→ **Source records**:
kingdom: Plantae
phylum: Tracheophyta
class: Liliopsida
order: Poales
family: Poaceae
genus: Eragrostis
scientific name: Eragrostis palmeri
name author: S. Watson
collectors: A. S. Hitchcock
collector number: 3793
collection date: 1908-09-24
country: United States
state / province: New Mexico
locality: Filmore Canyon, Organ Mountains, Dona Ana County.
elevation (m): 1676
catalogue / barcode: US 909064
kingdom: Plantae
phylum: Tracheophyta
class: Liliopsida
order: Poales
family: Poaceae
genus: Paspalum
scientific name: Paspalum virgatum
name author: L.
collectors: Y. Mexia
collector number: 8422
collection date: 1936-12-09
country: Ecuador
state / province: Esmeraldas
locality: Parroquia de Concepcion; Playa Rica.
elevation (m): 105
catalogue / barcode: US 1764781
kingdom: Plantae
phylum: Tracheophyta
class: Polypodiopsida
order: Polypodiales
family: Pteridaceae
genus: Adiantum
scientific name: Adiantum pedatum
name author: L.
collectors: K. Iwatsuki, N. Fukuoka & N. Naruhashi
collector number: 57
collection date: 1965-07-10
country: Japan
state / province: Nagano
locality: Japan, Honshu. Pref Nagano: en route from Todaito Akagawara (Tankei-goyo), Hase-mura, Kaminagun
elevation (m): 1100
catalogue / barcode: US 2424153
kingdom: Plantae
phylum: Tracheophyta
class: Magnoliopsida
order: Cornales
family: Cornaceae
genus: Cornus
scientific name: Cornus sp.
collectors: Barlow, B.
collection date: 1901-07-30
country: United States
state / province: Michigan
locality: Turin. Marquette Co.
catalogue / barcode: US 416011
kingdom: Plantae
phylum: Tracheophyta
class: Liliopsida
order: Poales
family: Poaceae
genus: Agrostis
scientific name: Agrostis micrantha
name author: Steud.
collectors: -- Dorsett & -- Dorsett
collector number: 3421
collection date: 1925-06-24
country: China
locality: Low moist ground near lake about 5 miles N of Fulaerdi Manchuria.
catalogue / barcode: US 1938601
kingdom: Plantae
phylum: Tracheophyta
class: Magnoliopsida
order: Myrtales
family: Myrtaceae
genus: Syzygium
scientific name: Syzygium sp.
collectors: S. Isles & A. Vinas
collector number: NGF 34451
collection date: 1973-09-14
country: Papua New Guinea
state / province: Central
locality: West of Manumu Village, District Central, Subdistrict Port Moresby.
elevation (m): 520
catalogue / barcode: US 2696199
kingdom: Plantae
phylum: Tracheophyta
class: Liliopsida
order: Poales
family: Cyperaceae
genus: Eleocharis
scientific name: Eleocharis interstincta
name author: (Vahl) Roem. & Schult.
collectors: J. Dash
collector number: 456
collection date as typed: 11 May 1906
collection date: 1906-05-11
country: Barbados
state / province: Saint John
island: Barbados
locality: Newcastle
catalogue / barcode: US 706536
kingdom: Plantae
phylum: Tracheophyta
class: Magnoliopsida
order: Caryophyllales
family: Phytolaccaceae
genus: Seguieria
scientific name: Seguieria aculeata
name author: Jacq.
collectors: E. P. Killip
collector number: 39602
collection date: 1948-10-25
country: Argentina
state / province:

→ **Instruction**: Copy the lines of the rows word for word, starting at the line that contains "state / province: Saint John" and ending at the line that contains "collectors: E. P. Killip".

→ **Complete answer**:
state / province: Saint John
island: Barbados
locality: Newcastle
catalogue / barcode: US 706536
kingdom: Plantae
phylum: Tracheophyta
class: Magnoliopsida
order: Caryophyllales
family: Phytolaccaceae
genus: Seguieria
scientific name: Seguieria aculeata
name author: Jacq.
collectors: E. P. Killip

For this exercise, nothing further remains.